*Prompt A*. In the forum thread about waiting for a PCD date, what is ufgtrs07 installing in the wrangler?
*Prompt B*. Rewrite the paragraph beginning "It's now 2:09 am Monday morning" from the forum thread about waiting for a PCD date as a short bulleted list that keeps its main facts.
*Prompt C*. Translate this sentence from the forum thread about waiting for a PCD date into Spanish: "Hopefully the next 11 days will fly by."

*Supplied passage*.
------------------------------------------------------------------------
Have you heard about your PCD date?

14 days and counting :thumbup: I can't sleep


----------



## roy335 (Jul 13, 2010)

ufgtrs07 said:


> 14 days and counting :thumbup: I can't sleep


I hear you!! I p/u on 12/23. I'm keeping busy cleaning the garage (both productive and car oriented). On the other hand sleeping more would make time go faster


----------



## ufgtrs07 (Oct 8, 2009)

roy335 said:


> I hear you!! I p/u on 12/23. I'm keeping busy cleaning the garage (both productive and car oriented). On the other hand sleeping more would make time go faster


I've been working on installing a stereo system in my wrangler, so I'm trying to occupy my time, but it's starting to set in. Hopefully the next 11 days will fly by. :thumbup:


----------



## ufgtrs07 (Oct 8, 2009)

Just signed the paperwork to my M3  !!!!! 5 days to go!


----------



## ufgtrs07 (Oct 8, 2009)

Good morning guys,

It's now 2:09 am Monday morning and I can't sleep. We drove into Greenville Sunday and visited the performance center upon our arrival. The 2-day M school was underway- hearing the M engines sing sent chills through my spine.
------------------------------------------------------------------------
*Recorded information*.
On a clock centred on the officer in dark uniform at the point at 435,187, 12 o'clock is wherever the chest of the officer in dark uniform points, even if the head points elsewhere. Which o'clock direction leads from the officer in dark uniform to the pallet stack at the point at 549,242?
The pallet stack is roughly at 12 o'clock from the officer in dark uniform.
------------------------------------------------------------------------
*Answer section A*. A stereo system.

*Answer section B*.
- It's 2:09 am Monday, and I can't sleep.
- We drove into Greenville on Sunday and visited the performance center when we arrived.
- The 2-day M school was underway.
- Hearing the M engines sing sent chills through my spine.

*Answer section C*. Ojalá los próximos 11 días pasen volando.